I have two elements f : X -> bool and x : X.

How to define g : X -> bool such g x = true and g y = f y for y != x.

Answer 1

Just complementing Vinz's answer, there's no way of defining such a function for arbitrary X, because it implies that X has "almost decidable" equality:

Section Dec.

Variable X : Type.

Variable override : (X -> bool) -> X -> X -> bool.

Hypothesis Hoverride_eq : forall f x, override f x x = true.
Hypothesis Hoverride_neq : forall f x x', x <> x' -> override f x x' = f x'.

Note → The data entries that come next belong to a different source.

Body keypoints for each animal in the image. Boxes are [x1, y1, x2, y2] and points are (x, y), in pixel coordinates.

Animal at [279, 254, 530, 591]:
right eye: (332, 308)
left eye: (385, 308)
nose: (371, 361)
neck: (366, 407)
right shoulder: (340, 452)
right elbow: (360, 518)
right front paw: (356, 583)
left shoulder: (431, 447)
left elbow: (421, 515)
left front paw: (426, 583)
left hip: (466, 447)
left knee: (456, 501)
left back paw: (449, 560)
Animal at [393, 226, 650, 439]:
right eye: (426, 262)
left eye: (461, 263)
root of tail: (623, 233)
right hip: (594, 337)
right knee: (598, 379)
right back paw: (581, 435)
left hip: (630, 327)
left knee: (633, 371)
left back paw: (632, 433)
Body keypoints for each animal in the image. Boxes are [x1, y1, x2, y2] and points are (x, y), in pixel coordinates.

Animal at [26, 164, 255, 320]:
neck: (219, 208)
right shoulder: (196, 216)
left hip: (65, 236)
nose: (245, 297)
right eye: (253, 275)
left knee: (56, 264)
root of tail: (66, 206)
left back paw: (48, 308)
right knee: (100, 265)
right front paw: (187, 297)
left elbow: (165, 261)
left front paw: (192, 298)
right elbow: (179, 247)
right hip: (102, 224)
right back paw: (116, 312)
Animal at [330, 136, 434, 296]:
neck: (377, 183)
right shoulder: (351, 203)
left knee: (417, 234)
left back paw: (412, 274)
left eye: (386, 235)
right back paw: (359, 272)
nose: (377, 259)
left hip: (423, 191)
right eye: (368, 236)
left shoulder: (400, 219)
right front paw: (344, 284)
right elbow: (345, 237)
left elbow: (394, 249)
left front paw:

Lemma xeq_dec' (x x' : X) : {~ x <> x'} + {x <> x'}.
Proof.
  destruct (override (fun _ => false) x x') eqn:E.
  - left.
    intros contra.
    assert (H := Hoverride_neq (fun _ => false) _ _ contra).
    simpl in H.
    congruence.
  - right.
    intros contra.
    subst x'.
    rewrite Hoverride_eq in E.
    discriminate.
Qed.

End Dec.

This lemma says that if there's a way of doing what you asked for for X, then one can test whether two elements x and x' of X are equal, except that the proof of equality that one gets in the true case is actually a proof of the double negation of x = x'.

Answer 2

Following your answer to my comment, I don't think you can define a "function" g, because you need a constructive way do distinguish x from other instances of type X. However you could define a relation between the two, which could be transformed into a function if you get decidability. Something like:

Parameter X : Type.
Parameter f : X -> bool.
Parameter x : X.

Inductive gRel : X -> bool -> Prop :=
  | is_x : gRel x true
  | is_not_x : forall y: X, y <> x -> gRel y (f y)
.

Definition gdec (h: forall a b: X, {a = b}+{a <> b}) : X -> bool :=
  fun a => if h a x then true else f a.

Lemma gRel_is_a_fun: (forall a b: X, {a = b}+{a <> b}) ->
  exists g : X -> bool, forall a, gRel a (g a).
Proof.
intro hdec.
exists (gdec hdec); unfold gdec.
intro a; destruct (hdec a x).
now subst; apply is_x.
now apply is_not_x.
Qed.